Schmalz, 50, has been sculpting for 30 years. He works exclusively in bronze. "I love bronze because it lasts forever," he said. But wouldn't mistakes last forever? He replied that while he might have paid less attention to the ringlets in the hair of one of its 140 subjects, there are "no mistakes."

But, he admitted, there nearly was one. In sending photos of the work in progress to the Vatican, Schmalz said he remarked that he had every refugee group represented -- except indigenous people, since they did not flee by boat. "But they were displaced, too," was the rejoinder. So Schmalz made an adjustment on the fly and made one of the figures a Cherokee Indian on the Trail of Tears, the U.S. military's forced relocation of American Indians from the U.S. Southeast largely to present-day Oklahoma, during which thousands perished.

Schmalz said the original sculpture took one year to do. "When I was exhausted and couldn't go on anymore, I knew that I was done," he said. Making a copy takes six months. Schmalz told CNS that other copies will be made for "countries that have been impacted by refugees."

"Angels Unawares" is not Schmalz's first religious sculpture. Multiple castings of his "Homeless Jesus" are in national capitals worldwide. A sculpture based on Jesus' "Whatsoever you do" teaching in Matthew 25 is located at St. Matthew Cathedral in Washington.

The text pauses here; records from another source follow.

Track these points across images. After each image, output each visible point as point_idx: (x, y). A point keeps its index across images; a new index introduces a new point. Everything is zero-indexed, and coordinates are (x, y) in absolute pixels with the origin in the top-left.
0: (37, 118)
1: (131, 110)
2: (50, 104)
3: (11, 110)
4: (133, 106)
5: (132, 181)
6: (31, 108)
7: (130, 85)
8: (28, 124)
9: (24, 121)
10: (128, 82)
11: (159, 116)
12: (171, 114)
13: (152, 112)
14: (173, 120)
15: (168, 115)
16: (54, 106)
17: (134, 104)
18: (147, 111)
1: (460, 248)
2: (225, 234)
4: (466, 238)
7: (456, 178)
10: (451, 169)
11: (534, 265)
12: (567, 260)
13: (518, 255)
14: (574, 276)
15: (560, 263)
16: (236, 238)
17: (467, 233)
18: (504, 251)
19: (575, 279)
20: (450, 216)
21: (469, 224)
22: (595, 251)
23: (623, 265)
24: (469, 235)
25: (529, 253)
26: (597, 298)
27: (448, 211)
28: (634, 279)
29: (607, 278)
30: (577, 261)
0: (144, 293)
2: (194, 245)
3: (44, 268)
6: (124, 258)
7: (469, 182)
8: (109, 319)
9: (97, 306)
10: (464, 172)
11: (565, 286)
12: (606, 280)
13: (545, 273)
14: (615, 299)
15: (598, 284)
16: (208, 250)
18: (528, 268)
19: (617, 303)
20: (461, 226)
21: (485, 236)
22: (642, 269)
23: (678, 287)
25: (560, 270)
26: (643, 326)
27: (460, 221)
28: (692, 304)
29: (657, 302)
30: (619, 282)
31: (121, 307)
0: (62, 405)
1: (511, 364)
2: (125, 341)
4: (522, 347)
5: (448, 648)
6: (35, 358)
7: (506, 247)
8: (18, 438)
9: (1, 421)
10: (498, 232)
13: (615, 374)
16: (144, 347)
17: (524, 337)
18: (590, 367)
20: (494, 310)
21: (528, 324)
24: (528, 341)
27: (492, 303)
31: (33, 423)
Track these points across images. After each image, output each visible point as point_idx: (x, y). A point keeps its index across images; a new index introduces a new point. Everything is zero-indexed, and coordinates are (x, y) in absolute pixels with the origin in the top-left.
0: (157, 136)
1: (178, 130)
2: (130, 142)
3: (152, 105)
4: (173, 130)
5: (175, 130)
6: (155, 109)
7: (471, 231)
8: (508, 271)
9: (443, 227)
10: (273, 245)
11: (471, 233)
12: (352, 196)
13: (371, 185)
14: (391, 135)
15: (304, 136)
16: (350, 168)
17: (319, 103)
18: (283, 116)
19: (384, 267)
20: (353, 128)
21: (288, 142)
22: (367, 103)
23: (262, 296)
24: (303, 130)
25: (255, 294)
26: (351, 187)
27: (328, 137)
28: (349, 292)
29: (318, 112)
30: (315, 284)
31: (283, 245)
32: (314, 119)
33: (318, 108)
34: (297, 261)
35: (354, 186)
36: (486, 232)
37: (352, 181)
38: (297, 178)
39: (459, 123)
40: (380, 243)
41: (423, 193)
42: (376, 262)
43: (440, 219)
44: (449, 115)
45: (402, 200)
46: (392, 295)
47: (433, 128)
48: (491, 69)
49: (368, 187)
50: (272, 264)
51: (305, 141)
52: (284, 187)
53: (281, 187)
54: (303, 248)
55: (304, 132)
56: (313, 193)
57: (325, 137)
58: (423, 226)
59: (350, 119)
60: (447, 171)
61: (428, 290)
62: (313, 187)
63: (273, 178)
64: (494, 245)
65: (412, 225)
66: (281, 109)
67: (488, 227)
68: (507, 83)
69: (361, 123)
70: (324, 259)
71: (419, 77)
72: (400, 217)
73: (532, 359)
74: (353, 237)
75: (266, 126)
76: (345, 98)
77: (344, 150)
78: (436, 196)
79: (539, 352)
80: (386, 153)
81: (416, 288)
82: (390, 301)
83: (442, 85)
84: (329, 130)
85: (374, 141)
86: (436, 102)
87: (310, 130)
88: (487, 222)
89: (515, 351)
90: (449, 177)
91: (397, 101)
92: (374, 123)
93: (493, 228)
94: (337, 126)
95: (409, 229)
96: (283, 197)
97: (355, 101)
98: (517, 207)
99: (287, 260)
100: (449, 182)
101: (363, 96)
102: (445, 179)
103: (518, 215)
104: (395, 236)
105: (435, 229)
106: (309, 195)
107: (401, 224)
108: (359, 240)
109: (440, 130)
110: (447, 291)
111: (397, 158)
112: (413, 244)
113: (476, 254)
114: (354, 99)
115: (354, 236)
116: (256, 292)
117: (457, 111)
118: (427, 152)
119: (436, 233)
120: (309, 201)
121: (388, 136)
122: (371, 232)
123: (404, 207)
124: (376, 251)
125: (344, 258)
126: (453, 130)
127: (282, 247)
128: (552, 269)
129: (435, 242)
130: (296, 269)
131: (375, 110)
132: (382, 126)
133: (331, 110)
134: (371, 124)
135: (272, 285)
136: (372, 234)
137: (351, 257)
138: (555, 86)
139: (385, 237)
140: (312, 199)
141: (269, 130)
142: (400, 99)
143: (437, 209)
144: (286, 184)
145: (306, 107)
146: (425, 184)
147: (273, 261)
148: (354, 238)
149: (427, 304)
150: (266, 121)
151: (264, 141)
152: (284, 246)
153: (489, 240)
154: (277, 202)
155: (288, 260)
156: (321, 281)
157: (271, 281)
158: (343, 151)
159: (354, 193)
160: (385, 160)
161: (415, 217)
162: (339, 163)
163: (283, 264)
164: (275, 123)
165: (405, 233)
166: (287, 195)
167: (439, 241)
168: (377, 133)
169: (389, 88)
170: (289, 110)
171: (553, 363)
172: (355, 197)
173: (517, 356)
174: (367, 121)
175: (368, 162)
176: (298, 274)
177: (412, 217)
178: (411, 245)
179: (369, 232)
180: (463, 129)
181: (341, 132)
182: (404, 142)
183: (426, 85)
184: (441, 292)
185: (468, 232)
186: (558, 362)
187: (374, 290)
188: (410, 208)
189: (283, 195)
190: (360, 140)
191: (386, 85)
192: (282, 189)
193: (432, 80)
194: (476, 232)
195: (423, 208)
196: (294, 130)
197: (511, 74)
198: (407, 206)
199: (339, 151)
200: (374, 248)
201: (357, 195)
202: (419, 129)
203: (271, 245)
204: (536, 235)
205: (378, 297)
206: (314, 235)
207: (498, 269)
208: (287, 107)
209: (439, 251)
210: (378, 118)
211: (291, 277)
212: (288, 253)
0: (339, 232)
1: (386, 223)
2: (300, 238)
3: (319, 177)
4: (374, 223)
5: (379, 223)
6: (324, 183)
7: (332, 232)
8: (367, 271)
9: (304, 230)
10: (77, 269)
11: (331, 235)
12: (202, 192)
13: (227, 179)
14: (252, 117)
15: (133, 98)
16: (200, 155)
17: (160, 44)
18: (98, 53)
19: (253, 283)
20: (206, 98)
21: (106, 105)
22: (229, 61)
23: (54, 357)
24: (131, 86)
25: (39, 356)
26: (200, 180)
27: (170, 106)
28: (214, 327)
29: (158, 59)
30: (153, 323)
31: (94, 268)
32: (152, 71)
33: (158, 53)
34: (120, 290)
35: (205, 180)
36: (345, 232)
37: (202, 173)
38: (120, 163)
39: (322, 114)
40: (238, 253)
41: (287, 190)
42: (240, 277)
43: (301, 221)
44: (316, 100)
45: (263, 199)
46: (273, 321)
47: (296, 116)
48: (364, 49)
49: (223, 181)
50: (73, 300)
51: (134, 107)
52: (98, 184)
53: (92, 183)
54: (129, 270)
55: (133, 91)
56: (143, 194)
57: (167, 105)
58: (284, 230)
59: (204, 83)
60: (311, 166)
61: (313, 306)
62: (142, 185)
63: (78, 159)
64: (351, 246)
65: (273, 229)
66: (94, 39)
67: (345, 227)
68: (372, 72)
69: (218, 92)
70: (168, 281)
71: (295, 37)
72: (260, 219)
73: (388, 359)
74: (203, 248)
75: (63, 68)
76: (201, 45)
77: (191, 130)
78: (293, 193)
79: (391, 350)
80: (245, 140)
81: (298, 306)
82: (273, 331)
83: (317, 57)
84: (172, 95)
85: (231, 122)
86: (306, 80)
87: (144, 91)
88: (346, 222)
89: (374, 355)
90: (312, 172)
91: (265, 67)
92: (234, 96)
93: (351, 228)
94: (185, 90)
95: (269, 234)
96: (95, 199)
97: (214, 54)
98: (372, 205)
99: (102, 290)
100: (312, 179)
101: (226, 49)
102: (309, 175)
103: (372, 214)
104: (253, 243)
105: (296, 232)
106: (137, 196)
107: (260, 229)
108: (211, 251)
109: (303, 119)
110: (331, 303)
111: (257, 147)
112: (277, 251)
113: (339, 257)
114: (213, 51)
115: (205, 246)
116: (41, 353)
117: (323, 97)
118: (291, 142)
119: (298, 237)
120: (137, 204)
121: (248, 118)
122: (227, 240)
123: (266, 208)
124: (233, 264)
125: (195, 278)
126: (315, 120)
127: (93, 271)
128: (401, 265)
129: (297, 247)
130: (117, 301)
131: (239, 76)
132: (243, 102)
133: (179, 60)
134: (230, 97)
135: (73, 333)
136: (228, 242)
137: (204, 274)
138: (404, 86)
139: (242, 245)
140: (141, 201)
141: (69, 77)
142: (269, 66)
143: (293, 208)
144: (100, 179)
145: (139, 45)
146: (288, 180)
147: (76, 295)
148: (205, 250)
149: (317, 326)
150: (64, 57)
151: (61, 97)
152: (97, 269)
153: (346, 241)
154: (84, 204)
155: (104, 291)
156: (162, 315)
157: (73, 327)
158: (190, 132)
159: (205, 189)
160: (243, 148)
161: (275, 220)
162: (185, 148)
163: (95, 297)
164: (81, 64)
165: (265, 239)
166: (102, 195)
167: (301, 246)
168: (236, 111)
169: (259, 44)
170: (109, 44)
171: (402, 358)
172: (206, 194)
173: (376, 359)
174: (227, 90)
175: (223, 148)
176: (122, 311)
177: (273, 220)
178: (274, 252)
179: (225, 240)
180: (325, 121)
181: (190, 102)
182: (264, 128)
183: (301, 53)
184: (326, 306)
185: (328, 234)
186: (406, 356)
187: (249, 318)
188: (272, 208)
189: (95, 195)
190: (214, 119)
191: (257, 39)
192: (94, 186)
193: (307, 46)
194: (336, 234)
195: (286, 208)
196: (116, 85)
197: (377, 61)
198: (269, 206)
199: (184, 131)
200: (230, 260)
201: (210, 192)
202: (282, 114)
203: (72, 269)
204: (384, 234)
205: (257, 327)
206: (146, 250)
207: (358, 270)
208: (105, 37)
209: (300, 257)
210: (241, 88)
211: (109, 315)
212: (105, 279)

In the CNS interview, Schmalz seemed to relish the opportunity to do religiously themed sculpture. "As far as art is concerned, especially Christian artworks -- it has to go the extra mile," he said. "It has to do Christian ideal in order to be relevant today."

Noting the summertime spate of monument takedowns in the United States and elsewhere, he declared, "We can no longer do things half-assed in Christianity," adding, "We have truth, but we've been marginalized."

One figure may be targeted in a statue's removal, he said, but with 140 people represented in "Angels Unawares," he said, "this is all of us."